Required action
Set down each line of the records once more, precisely, and omit the pictures.

Task inputs
━━━━

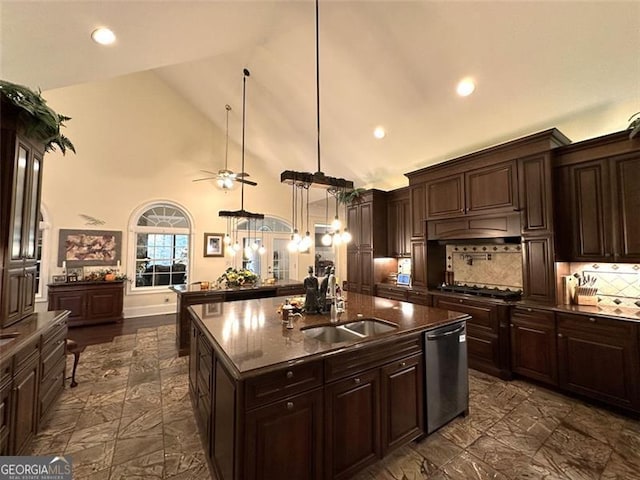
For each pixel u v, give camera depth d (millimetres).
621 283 2895
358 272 5539
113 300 5445
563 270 3107
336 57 3441
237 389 1363
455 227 3934
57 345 2523
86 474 1812
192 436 2193
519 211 3256
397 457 1964
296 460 1502
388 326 2225
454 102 3379
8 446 1688
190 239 6621
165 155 6375
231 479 1424
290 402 1487
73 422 2359
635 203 2580
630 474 1809
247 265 7305
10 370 1713
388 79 3447
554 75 2705
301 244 3059
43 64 2514
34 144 2398
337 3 2797
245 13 2826
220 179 5918
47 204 5250
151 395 2814
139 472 1829
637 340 2359
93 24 2188
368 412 1793
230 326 2143
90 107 5656
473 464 1898
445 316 2432
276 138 5949
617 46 2344
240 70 4461
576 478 1780
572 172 2969
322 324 2203
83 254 5520
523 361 3055
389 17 2777
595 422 2355
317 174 2377
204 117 6801
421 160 4594
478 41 2678
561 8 2252
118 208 5875
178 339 3939
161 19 2416
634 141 2578
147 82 6211
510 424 2334
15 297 2209
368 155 5066
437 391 2188
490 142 3701
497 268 3938
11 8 1848
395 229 5266
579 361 2664
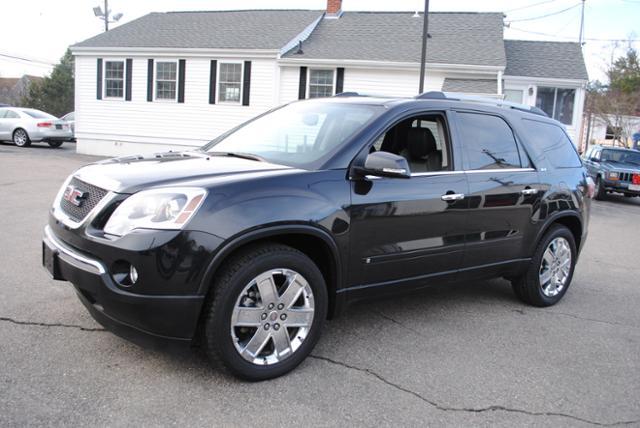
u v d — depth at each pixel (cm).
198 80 1881
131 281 302
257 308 329
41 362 339
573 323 486
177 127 1931
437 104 436
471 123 457
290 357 346
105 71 1978
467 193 431
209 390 321
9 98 7481
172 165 363
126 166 362
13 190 1007
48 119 2136
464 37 1892
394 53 1777
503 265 480
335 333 423
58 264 333
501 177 462
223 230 309
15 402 293
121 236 303
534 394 346
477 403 330
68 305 432
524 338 440
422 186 403
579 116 2033
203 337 321
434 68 1709
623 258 802
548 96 2045
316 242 358
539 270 514
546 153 523
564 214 523
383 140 426
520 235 486
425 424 303
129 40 1977
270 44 1811
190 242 301
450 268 435
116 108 1988
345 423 298
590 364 397
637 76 3369
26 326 389
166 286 300
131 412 293
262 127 459
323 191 352
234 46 1820
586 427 312
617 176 1631
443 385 349
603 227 1123
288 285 340
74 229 324
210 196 312
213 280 318
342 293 372
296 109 467
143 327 306
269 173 344
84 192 339
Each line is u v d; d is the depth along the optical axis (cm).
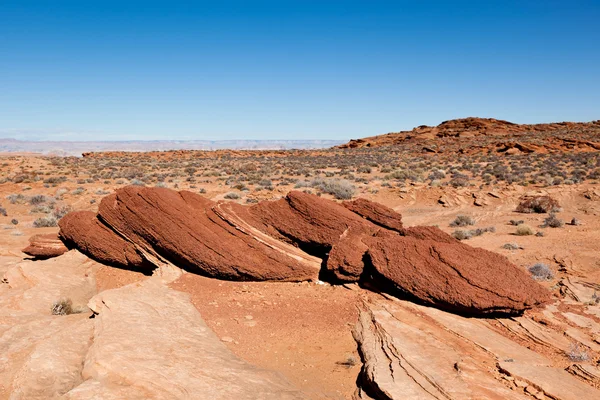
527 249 1719
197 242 1285
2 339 880
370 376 735
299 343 930
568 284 1254
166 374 689
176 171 5150
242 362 812
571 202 2891
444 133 10350
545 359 821
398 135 11575
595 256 1541
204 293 1189
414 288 1085
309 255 1351
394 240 1211
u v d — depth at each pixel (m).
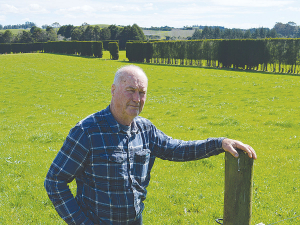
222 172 9.95
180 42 74.50
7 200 7.35
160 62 82.94
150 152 2.92
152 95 33.72
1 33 180.62
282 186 8.70
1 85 41.44
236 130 17.09
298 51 55.75
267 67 64.75
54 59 83.19
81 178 2.79
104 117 2.67
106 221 2.70
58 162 2.61
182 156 2.98
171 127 18.28
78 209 2.65
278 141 14.44
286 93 31.08
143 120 2.98
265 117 20.72
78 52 105.00
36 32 177.12
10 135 16.36
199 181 9.08
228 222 2.69
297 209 7.01
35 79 47.12
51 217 6.61
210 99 30.19
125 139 2.69
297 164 10.88
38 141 14.60
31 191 7.89
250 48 61.59
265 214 6.68
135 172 2.75
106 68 62.91
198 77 48.16
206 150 2.86
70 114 25.27
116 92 2.66
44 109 27.77
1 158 10.99
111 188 2.63
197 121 20.45
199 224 6.29
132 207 2.72
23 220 6.41
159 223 6.34
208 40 69.19
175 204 7.36
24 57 86.88
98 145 2.59
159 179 9.34
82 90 38.41
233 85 38.84
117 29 167.50
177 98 31.42
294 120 19.27
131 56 84.06
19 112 26.80
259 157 11.91
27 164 10.34
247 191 2.58
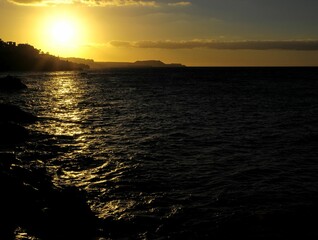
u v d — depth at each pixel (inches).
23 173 628.7
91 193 661.9
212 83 5059.1
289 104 2336.4
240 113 1898.4
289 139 1202.0
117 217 556.1
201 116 1777.8
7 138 1067.9
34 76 7047.2
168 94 3189.0
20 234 436.1
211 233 508.1
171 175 780.0
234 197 644.7
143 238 492.1
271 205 607.2
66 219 506.6
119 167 839.7
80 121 1583.4
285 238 494.0
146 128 1413.6
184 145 1101.1
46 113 1840.6
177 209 589.6
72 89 3799.2
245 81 5585.6
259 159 930.7
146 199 634.8
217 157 951.0
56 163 861.8
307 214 569.9
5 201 496.4
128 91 3560.5
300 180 749.9
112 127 1433.3
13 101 2374.5
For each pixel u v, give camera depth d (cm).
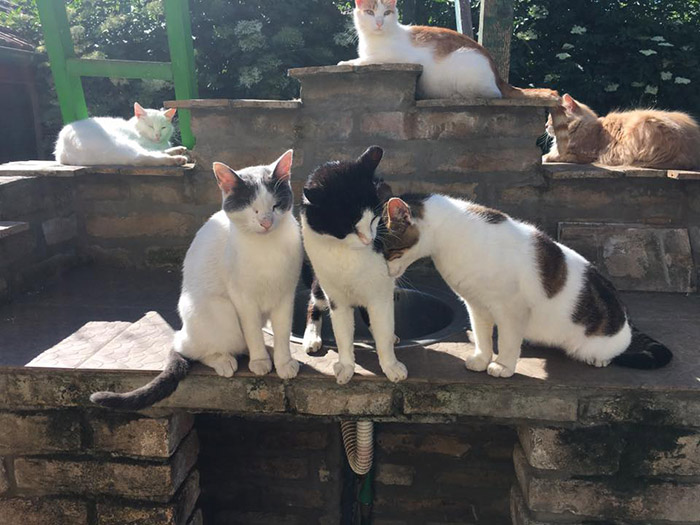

━━━━

Answer section
For each pixel u v, give camera depth d (millimetres).
621 283 2895
358 272 5539
113 300 5445
563 270 3107
336 57 3441
237 389 1363
455 227 3934
57 345 2523
86 474 1812
192 436 2193
519 211 3256
397 457 1964
296 460 1502
388 326 2225
454 102 3379
8 446 1688
190 239 6621
165 155 6375
231 479 1424
290 402 1487
73 422 2359
635 203 2580
630 474 1809
247 265 7305
10 370 1713
388 79 3447
554 75 2705
301 244 3059
43 64 2514
34 144 2398
337 3 2797
245 13 2826
220 179 5918
47 204 5250
151 395 2814
139 472 1829
637 340 2359
93 24 2188
368 412 1793
230 326 2143
90 107 5656
473 464 1898
445 316 2432
276 138 5949
617 46 2344
240 70 4461
576 478 1780
572 172 2969
322 324 2203
83 254 5520
523 361 3055
389 17 2777
595 422 2355
317 174 2377
204 117 6801
421 160 4594
478 41 2678
561 8 2252
118 208 5875
178 339 3939
161 19 2416
634 141 2578
147 82 6211
510 424 2334
15 297 2209
368 155 5066
437 391 2188
490 142 3701
497 268 3938
11 8 1848
395 229 5266
579 361 2664
u v d — depth at each pixel (cm).
198 80 1881
131 281 302
257 308 329
41 362 339
573 323 486
177 127 1931
437 104 436
471 123 457
290 357 346
105 71 1978
467 193 431
209 390 321
9 98 7481
172 165 363
126 166 362
13 190 1007
48 119 2136
464 37 1892
394 53 1777
503 265 480
335 333 423
58 264 333
501 177 462
223 230 309
15 402 293
121 236 303
534 394 346
477 403 330
68 305 432
524 338 440
422 186 403
579 116 2033
203 337 321
434 68 1709
623 258 802
548 96 2045
316 242 358
539 270 514
546 153 523
564 214 523
383 140 426
520 235 486
425 424 303
129 40 1977
270 44 1811
190 242 301
450 268 435
116 108 1988
345 423 298
590 364 397
637 76 3369
26 326 389
166 286 300
131 412 293
262 127 459
323 191 352
234 46 1820
586 427 312
617 176 1631
443 385 349
603 227 1123
288 285 340
74 229 324
210 196 312
213 280 318
342 293 372
296 109 467
143 327 306
269 173 344
84 192 339
Each line is u v d; d is the depth along the optical axis (cm).
527 249 1719
197 242 1285
2 339 880
370 376 735
299 343 930
568 284 1254
166 374 689
176 171 5150
242 362 812
571 202 2891
444 133 10350
545 359 821
398 135 11575
595 256 1541
204 293 1189
414 288 1085
309 255 1351
394 240 1211
u v d — depth at each pixel (m).
222 172 9.95
180 42 74.50
7 200 7.35
160 62 82.94
150 152 2.92
152 95 33.72
1 33 180.62
282 186 8.70
1 85 41.44
236 130 17.09
298 51 55.75
267 67 64.75
54 59 83.19
81 178 2.79
104 117 2.67
106 221 2.70
58 162 2.61
182 156 2.98
171 127 18.28
78 209 2.65
278 141 14.44
286 93 31.08
143 120 2.98
265 117 20.72
78 52 105.00
36 32 177.12
10 135 16.36
199 181 9.08
228 222 2.69
297 209 7.01
35 79 47.12
51 217 6.61
210 99 30.19
125 139 2.69
297 164 10.88
38 141 14.60
31 191 7.89
250 48 61.59
265 214 6.68
135 172 2.75
106 68 62.91
198 77 48.16
206 150 2.86
70 114 25.27
116 92 2.66
44 109 27.77
1 158 10.99
111 188 2.63
197 121 20.45
199 224 6.29
132 207 2.72
23 220 6.41
159 223 6.34
208 40 69.19
175 204 7.36
24 57 86.88
98 145 2.59
159 179 9.34
82 90 38.41
233 85 38.84
117 29 167.50
177 98 31.42
294 120 19.27
131 56 84.06
19 112 26.80
259 157 11.91
27 164 10.34
247 191 2.58
u v d — depth at each pixel (inches).
23 173 628.7
91 193 661.9
212 83 5059.1
289 104 2336.4
240 113 1898.4
289 139 1202.0
117 217 556.1
201 116 1777.8
7 138 1067.9
34 76 7047.2
168 94 3189.0
20 234 436.1
211 233 508.1
171 175 780.0
234 197 644.7
143 238 492.1
271 205 607.2
66 219 506.6
119 167 839.7
80 121 1583.4
285 238 494.0
146 128 1413.6
184 145 1101.1
46 113 1840.6
177 209 589.6
72 89 3799.2
245 81 5585.6
259 159 930.7
146 199 634.8
217 157 951.0
56 163 861.8
307 214 569.9
5 201 496.4
128 91 3560.5
300 180 749.9
112 127 1433.3
13 101 2374.5
For each pixel u v, give camera depth d (cm).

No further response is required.